**TASK DIRECTIONS**
Look for "disponibilidad" in each line of the entries, and return the matching lines.

**PROVIDED DATA**
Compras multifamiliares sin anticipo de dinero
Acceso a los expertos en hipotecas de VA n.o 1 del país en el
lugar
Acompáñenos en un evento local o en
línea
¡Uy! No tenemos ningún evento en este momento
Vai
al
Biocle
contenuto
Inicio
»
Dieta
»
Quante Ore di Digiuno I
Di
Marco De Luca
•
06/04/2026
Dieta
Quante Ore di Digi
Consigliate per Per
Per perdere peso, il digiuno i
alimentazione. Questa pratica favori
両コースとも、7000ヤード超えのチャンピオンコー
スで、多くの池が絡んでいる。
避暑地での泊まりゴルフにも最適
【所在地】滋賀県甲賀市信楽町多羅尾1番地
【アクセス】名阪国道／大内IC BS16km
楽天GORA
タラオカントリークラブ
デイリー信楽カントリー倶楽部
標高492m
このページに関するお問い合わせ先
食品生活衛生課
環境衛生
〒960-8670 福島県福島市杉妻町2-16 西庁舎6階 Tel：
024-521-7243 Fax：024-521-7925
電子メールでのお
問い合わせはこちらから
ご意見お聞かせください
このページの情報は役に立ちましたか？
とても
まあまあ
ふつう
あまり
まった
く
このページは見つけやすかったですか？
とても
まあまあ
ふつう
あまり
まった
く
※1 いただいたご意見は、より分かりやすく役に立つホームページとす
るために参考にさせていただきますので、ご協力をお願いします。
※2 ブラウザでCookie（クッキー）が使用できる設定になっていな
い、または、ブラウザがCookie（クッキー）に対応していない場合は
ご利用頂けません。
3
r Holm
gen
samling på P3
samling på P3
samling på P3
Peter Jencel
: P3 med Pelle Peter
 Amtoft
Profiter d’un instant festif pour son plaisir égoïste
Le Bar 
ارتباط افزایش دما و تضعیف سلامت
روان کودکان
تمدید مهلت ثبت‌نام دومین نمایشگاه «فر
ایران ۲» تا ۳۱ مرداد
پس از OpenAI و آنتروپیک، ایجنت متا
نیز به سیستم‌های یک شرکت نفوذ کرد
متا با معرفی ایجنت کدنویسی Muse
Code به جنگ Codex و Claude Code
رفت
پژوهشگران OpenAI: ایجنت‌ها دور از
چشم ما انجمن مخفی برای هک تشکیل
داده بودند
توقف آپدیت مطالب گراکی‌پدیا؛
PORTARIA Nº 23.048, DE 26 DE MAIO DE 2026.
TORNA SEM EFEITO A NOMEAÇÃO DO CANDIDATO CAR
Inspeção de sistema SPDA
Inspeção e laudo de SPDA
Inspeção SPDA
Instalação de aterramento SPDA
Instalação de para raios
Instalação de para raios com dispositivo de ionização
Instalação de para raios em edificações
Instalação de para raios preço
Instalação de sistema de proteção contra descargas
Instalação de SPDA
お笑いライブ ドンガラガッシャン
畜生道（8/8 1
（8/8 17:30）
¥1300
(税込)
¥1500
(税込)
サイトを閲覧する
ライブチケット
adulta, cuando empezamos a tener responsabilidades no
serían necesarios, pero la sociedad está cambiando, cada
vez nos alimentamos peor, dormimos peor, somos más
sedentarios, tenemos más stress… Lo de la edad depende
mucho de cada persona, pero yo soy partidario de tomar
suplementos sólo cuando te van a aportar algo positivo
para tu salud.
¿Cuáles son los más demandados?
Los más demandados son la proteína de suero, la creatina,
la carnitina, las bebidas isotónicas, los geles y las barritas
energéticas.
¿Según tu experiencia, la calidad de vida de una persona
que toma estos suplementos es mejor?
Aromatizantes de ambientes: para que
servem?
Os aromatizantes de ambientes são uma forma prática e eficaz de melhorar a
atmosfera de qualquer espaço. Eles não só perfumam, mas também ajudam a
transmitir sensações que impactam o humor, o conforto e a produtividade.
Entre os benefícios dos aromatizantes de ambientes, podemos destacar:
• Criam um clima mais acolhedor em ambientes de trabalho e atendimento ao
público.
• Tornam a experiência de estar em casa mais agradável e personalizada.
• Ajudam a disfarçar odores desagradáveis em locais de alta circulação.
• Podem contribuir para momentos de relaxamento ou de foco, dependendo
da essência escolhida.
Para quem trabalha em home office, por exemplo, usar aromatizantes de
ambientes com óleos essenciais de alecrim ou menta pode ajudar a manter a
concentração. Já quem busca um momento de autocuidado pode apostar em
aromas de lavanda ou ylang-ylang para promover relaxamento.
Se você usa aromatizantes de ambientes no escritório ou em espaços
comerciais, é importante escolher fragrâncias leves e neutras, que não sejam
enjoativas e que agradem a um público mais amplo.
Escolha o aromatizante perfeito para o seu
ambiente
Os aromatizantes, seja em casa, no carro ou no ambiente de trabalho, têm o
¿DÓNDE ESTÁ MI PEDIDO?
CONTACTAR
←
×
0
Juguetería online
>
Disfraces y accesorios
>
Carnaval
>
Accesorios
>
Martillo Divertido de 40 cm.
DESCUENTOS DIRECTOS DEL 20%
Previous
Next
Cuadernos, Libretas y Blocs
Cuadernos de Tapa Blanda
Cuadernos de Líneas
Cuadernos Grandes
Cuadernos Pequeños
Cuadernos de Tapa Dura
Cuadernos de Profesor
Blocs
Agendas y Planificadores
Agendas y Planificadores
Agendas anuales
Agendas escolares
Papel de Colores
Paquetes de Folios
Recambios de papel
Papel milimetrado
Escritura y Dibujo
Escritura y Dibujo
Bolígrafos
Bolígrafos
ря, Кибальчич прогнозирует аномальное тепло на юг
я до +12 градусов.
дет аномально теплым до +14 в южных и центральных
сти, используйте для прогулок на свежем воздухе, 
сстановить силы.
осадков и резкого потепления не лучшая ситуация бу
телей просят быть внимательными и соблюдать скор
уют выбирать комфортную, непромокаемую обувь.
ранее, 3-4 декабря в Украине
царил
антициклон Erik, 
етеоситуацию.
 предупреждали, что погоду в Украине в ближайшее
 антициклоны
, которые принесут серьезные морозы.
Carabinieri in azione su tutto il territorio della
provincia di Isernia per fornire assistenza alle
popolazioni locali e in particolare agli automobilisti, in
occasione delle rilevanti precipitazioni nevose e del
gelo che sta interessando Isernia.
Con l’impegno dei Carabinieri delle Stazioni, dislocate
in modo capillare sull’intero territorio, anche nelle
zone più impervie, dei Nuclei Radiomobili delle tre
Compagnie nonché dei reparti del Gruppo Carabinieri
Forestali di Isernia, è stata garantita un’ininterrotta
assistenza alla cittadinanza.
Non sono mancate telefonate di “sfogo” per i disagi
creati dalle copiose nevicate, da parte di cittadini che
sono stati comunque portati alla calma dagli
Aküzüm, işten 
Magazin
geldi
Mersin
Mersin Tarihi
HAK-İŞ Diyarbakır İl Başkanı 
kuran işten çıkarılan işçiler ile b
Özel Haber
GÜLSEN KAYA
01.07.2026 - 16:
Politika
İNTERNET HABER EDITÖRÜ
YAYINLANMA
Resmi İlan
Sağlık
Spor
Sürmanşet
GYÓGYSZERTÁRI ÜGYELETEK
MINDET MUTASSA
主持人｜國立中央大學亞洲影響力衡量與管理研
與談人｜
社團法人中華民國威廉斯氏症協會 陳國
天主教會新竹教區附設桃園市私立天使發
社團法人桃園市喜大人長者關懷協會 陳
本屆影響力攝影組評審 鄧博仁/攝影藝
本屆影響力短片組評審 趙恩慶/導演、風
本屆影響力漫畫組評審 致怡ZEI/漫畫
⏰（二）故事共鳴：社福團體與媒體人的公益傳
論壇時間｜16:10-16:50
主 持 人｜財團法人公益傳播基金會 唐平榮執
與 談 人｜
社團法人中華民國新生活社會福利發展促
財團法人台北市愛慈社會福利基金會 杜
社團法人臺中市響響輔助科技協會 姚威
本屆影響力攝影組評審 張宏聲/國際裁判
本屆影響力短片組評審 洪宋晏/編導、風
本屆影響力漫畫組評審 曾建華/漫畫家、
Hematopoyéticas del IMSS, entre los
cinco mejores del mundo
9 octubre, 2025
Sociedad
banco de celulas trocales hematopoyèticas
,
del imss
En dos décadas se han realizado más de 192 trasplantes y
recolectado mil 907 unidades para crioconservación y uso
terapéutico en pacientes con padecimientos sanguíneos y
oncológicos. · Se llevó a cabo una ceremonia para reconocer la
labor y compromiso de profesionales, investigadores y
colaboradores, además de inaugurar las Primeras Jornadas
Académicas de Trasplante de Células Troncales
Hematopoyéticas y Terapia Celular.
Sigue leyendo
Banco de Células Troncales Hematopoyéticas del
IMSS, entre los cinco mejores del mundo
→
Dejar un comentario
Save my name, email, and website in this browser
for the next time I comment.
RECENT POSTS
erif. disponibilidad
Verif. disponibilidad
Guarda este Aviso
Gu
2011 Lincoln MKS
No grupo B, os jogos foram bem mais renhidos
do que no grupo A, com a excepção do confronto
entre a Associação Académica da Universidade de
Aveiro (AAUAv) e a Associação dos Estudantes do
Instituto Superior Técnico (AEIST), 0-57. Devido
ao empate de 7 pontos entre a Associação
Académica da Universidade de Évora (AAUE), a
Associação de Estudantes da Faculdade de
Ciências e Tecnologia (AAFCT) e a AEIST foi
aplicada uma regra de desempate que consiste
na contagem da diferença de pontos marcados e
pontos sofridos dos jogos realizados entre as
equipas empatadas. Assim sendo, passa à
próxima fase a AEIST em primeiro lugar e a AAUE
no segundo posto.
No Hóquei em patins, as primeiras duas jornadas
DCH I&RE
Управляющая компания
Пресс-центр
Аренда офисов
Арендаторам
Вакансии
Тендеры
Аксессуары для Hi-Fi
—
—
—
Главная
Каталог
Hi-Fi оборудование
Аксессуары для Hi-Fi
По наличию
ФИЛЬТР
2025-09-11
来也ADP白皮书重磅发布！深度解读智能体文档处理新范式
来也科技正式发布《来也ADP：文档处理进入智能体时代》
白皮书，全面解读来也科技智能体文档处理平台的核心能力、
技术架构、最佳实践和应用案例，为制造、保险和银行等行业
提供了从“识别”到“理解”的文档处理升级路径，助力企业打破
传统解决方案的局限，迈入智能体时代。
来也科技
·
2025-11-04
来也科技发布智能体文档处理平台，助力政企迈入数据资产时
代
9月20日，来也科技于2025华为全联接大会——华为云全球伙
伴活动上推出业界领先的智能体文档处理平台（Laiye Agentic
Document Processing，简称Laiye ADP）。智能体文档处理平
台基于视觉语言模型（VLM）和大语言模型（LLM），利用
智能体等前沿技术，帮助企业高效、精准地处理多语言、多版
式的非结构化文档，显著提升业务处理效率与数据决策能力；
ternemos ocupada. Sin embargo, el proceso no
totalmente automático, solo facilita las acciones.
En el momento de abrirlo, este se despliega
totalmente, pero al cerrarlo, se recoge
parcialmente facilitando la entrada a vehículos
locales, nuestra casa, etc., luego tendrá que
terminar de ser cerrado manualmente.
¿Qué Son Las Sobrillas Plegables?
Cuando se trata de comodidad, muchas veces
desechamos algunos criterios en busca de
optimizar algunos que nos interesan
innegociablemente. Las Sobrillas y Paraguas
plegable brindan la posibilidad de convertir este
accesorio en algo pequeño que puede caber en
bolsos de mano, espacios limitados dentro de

**ANSWER SPACE**
erif. disponibilidad
Verif. disponibilidad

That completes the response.